Their "tests" are about as valid as those on Forged in Fire -- better named Farce in Fire.
Rich
You bring up an interesting point. In discussing different mass-produced knives, some self-professed "experts" will really present some off-the-wall, downright odd ideas from left field. I really wondered where they were coming from? It was very clear they had never toured, much less worked in, or managed a precision metal products factory.

Then I (finally) watched a couple of episode of Forged in Fire. Talk about an AHA moment! ;)
 
only knife reviewer you need to know is advanced knife bro.

I'll give that two huge thumbs up! That man batons ANY knife, and I love him for it! It really is hilarious and great fun to watch.

Of course, I would never try to baton with my folders (except maybe my Cold Steel Triad locks). But when it comes to my Beckers, especially the BK2, they can handle it.
 
Only thing I LOL at in Youtube videos about anything is how really poor most people are as actors.

I guess that's a good thing though huh?
Acting is nothing more than pretending to be something you aren't.

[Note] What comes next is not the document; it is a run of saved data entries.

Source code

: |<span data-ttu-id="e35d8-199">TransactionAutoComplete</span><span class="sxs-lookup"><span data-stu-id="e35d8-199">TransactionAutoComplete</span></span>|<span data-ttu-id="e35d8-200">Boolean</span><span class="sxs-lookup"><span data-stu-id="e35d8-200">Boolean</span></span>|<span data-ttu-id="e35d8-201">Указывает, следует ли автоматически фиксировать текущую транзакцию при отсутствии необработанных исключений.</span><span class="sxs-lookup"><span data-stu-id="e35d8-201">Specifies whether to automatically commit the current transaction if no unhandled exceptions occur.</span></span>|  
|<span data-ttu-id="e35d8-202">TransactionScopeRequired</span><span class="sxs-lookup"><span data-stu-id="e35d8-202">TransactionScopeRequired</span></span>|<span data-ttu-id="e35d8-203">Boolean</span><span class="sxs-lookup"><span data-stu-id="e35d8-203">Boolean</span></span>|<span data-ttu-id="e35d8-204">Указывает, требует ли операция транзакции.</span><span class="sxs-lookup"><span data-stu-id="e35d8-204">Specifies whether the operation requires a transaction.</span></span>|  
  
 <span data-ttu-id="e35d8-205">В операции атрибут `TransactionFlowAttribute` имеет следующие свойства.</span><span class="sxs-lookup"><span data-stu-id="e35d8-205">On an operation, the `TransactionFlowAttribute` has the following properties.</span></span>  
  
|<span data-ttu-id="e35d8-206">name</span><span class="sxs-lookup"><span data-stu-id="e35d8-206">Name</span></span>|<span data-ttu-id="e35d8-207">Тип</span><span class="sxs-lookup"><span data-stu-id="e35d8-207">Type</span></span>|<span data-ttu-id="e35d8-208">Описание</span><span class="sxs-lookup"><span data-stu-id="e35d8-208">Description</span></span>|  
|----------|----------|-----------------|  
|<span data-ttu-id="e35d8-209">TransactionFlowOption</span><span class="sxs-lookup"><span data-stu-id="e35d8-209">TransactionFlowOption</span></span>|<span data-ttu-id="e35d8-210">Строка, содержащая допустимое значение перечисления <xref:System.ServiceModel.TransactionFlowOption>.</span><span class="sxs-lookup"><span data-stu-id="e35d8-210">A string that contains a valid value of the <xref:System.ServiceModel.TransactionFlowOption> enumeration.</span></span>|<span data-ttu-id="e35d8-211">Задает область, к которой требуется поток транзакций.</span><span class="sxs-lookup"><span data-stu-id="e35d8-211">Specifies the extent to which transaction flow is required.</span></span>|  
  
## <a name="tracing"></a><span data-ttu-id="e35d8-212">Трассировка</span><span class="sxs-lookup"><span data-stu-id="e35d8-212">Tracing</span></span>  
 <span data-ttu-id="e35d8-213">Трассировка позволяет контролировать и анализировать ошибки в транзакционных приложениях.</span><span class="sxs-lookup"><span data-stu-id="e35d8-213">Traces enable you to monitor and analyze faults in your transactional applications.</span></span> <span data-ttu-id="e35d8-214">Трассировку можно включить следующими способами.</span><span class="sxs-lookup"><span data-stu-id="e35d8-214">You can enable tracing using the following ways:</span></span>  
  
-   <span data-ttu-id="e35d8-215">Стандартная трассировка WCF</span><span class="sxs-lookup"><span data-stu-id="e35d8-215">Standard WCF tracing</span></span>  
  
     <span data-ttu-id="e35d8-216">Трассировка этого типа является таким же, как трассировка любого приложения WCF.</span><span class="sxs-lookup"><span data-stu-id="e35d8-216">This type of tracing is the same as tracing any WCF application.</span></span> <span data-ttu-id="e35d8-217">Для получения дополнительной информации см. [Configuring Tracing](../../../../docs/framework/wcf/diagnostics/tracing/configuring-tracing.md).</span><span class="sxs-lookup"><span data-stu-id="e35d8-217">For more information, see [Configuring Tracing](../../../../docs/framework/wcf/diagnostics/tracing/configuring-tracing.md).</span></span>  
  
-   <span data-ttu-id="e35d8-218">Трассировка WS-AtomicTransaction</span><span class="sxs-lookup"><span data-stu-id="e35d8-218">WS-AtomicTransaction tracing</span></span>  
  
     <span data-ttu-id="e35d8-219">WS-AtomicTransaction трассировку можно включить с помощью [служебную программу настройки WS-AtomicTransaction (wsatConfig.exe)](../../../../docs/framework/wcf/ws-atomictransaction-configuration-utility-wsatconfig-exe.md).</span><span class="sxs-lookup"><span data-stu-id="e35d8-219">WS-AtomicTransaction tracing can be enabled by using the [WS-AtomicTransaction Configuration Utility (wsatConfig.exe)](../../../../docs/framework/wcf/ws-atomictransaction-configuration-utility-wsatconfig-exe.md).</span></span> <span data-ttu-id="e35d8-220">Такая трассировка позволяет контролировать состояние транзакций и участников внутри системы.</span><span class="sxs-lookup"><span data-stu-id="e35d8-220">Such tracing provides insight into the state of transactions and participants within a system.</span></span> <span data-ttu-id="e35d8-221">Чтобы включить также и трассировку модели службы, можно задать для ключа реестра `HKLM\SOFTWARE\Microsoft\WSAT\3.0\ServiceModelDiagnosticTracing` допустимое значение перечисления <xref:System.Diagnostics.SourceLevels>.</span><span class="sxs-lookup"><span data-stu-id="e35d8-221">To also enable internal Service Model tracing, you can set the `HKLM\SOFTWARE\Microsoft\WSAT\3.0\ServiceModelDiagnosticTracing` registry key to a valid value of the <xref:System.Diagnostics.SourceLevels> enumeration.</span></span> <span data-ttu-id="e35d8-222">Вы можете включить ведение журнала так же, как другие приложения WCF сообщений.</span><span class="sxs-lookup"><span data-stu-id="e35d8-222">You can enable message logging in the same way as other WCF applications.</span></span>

If you're a good enough liar to get away with that, then the better liar you are, the better actor you'll be...and ...if you're a good actor, then everything you're trying to get across is a lie, right? ;)
 
Do you ever laugh out loud at the knife tests run by "expert" Youtube knife jockeys?
  • How well will it BATON!?! (Good grief, carry a small backpacking saw or hatchet if the need to "baton" is even remotely possible on your adventures!)
  • Here, let me throw this huge bowie (or expensive folder) at that oak tree over there to see if it sticks!
  • Lemme gnaw through this 2x8 to see how well it cuts! (See above.)
  • SEE!?! I bent the tip after repeatedly ramming it into a big clunk of hickory and deliberately trying to damage it!
  • Let me cut up several dozen reinforced cardboard boxes and then see if I can still get a close dry shave with it!
  • etc, etc.

What content have you made?
 
What content have you made?

Another backyard batoner, aye? ;)

I've created Youtube content that's one helluva lot more productive than "batoning" through a railroad tie with an inexpensive folder, only to conclude the folder is "junk" because it's made in China.